Lighter intensities told more variable stories. Among patients undergoing active chemotherapy or radiation, light-to-moderate exercise frequently produced no significant changes in circulating immune cells. One important exception: in esophageal cancer patients receiving neoadjuvant chemotherapy, moderate-intensity training increased CD8⁺ T cell infiltration into tumors and promoted more mature lymphoid structures around them – suggesting that lower intensities may still reshape the local tumor environment even when the bloodstream looks unchanged. The blood compartment, in particular, may require a stronger stimulus to shift.

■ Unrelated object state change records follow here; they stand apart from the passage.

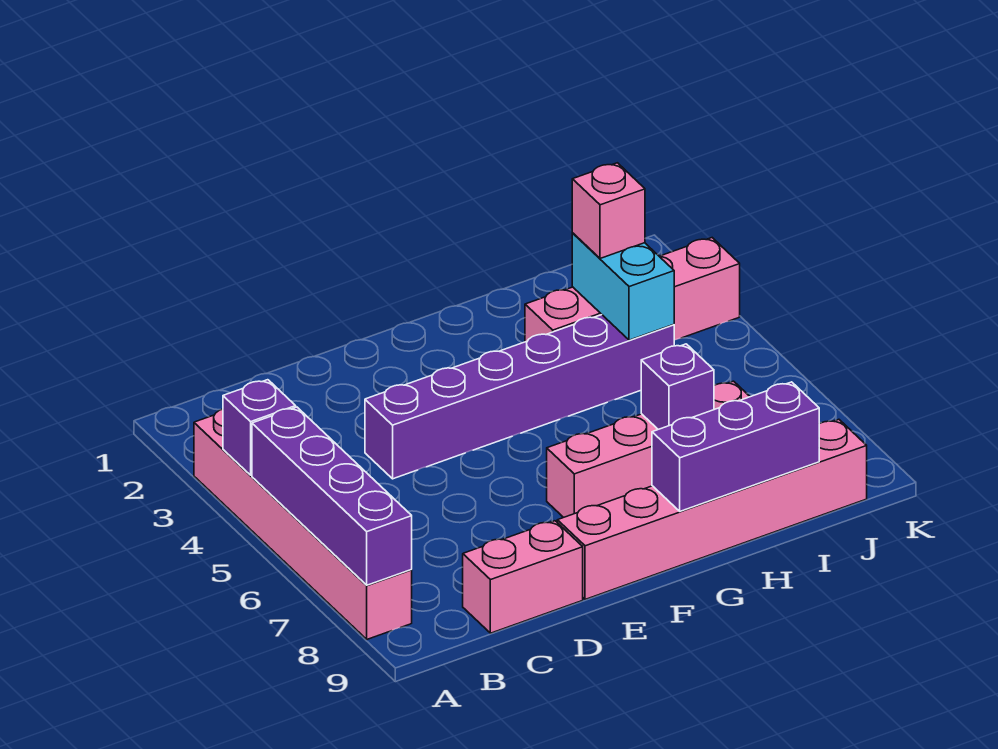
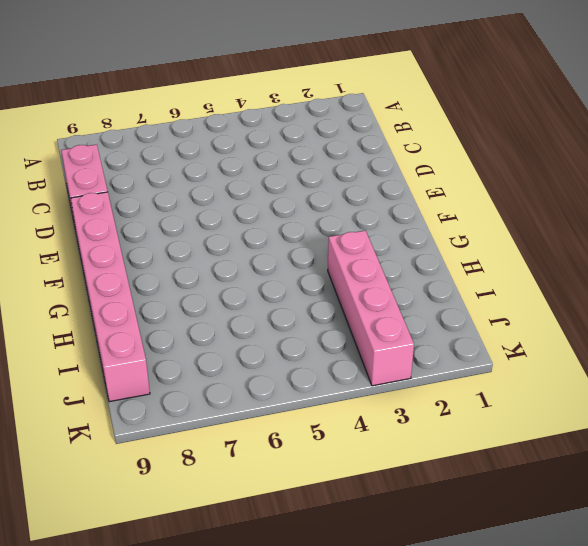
none -> pink brick A3:A8 level 1
none -> purple brick D4:I4 level 1
none -> pink brick F7:I7 level 1

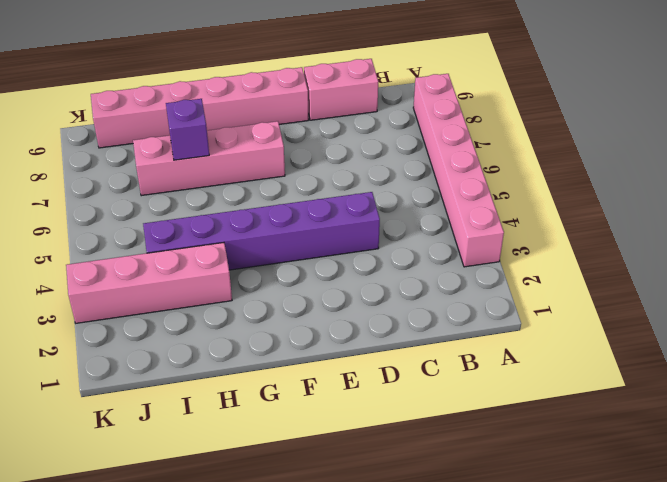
none -> purple brick A4 level 2
none -> purple brick A5:A8 level 2
none -> purple brick G9:I9 level 2

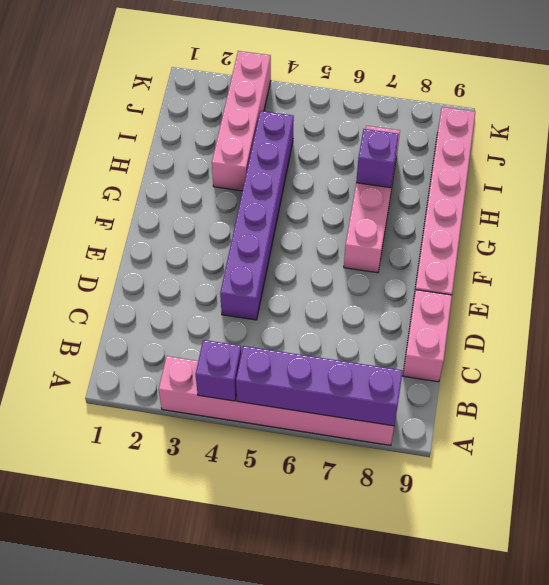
none -> purple brick G9:I9 level 2
none -> cyan brick I3:I4 level 2
none -> pink brick I3 level 3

There were important nuances. Where patients were in their treatment (before, during, or after) clearly influenced outcomes, as did cancer type. Chemotherapy and radiation suppress the immune system, which may blunt the response to exercise even at higher intensities. And some studies using moderate-to-vigorous exercise found no immune changes at all, a reminder that the evidence is still heterogeneous and is an incomplete picture.
Perhaps one of the important findings in this study is what the literature lacks. Despite decades of research on exercise and immunity in cancer, "Not a single trial has directly compared two different exercise intensities in the same group of cancer patients," Kang said. "Until we do that, we're working from indirect clues. The field needs head-to-head studies with immune outcomes prespecified and tied to clinical endpoints like recurrence or treatment response before we can confidently tell a patient that one exercise prescription is better than another." This gap matters because the trials reviewed here differed not just in exercise regimen but in cancer type, treatment regimen, immune outcomes measured, as well as patient age, comorbidities, and other host variables. Drawing firm conclusions across such heterogeneous studies is inherently limited.
The timing of this research is not incidental. Immunotherapies, drugs that unleash or amplify the immune system's own capacity to recognize and destroy tumors, have transformed cancer treatment over the past decade. If vigorous exercise can independently boost the same immune mechanisms that immunotherapy targets, the combination could be more powerful than either approach alone. "With immunotherapies becoming more widely used in cancer care, figuring out if exercise and which exercise prescriptions could amplify the immune response is the question driving our group's current work," Kang said.
His team is currently running three trials designed to answer it directly: the BOOST and ENHANCE trials (NCI) in patients with lung cancer receiving immunotherapy, and the DUO trial (World Cancer Research Fund / American Institute for Cancer Research) in melanoma, which also examines how high-intensity exercise interacts with a high-fiber diet to modulate the gut microbiome–immune axis. "Each trial is designed to ask not just whether exercise changes the immune system during cancer treatment, but whether those changes ultimately translate into better outcomes for patients."
That translation from immune marker to clinical outcome remains the field's most pressing unanswered question. What this study makes clear is that exercise is no longer just a supportive care recommendation. It is a biological intervention with a dose; and getting the dose right may prove as important as getting patients moving in the first place.